Description of the task: The required output is every record, reproduced exactly.

Source data:
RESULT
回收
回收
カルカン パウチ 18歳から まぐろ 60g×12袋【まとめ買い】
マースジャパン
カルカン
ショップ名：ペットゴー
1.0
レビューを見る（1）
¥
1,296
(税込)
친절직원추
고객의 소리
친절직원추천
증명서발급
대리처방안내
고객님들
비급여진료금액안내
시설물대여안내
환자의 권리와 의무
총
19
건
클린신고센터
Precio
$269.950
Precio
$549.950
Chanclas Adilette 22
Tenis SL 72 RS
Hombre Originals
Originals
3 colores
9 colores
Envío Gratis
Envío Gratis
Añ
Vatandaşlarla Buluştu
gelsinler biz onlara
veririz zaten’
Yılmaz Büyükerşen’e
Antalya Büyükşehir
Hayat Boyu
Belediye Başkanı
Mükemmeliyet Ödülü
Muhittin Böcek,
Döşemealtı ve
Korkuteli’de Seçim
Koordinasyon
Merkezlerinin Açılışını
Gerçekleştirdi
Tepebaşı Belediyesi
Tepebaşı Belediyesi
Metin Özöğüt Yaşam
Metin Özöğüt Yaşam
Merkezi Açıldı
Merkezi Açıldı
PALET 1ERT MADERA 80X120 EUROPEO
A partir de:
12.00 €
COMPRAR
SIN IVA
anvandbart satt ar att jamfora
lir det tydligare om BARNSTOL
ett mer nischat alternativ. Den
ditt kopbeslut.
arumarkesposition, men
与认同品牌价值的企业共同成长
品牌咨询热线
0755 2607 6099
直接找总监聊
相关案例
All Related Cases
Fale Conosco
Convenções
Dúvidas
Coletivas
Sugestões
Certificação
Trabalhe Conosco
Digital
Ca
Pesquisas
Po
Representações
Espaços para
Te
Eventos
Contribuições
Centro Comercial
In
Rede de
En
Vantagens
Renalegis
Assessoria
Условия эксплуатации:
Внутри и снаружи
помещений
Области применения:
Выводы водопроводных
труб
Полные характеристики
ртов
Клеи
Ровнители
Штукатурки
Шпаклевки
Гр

Result of the task:
RESULT
回收
回收
カルカン パウチ 18歳から まぐろ 60g×12袋【まとめ買い】
マースジャパン
カルカン
ショップ名：ペットゴー
1.0
レビューを見る（1）
¥
1,296
(税込)
친절직원추
고객의 소리
친절직원추천
증명서발급
대리처방안내
고객님들
비급여진료금액안내
시설물대여안내
환자의 권리와 의무
총
19
건
클린신고센터
Precio
$269.950
Precio
$549.950
Chanclas Adilette 22
Tenis SL 72 RS
Hombre Originals
Originals
3 colores
9 colores
Envío Gratis
Envío Gratis
Añ
Vatandaşlarla Buluştu
gelsinler biz onlara
veririz zaten’
Yılmaz Büyükerşen’e
Antalya Büyükşehir
Hayat Boyu
Belediye Başkanı
Mükemmeliyet Ödülü
Muhittin Böcek,
Döşemealtı ve
Korkuteli’de Seçim
Koordinasyon
Merkezlerinin Açılışını
Gerçekleştirdi
Tepebaşı Belediyesi
Tepebaşı Belediyesi
Metin Özöğüt Yaşam
Metin Özöğüt Yaşam
Merkezi Açıldı
Merkezi Açıldı
PALET 1ERT MADERA 80X120 EUROPEO
A partir de:
12.00 €
COMPRAR
SIN IVA
anvandbart satt ar att jamfora
lir det tydligare om BARNSTOL
ett mer nischat alternativ. Den
ditt kopbeslut.
arumarkesposition, men
与认同品牌价值的企业共同成长
品牌咨询热线
0755 2607 6099
直接找总监聊
相关案例
All Related Cases
Fale Conosco
Convenções
Dúvidas
Coletivas
Sugestões
Certificação
Trabalhe Conosco
Digital
Ca
Pesquisas
Po
Representações
Espaços para
Te
Eventos
Contribuições
Centro Comercial
In
Rede de
En
Vantagens
Renalegis
Assessoria
Условия эксплуатации:
Внутри и снаружи
помещений
Области применения:
Выводы водопроводных
труб
Полные характеристики
ртов
Клеи
Ровнители
Штукатурки
Шпаклевки
Гр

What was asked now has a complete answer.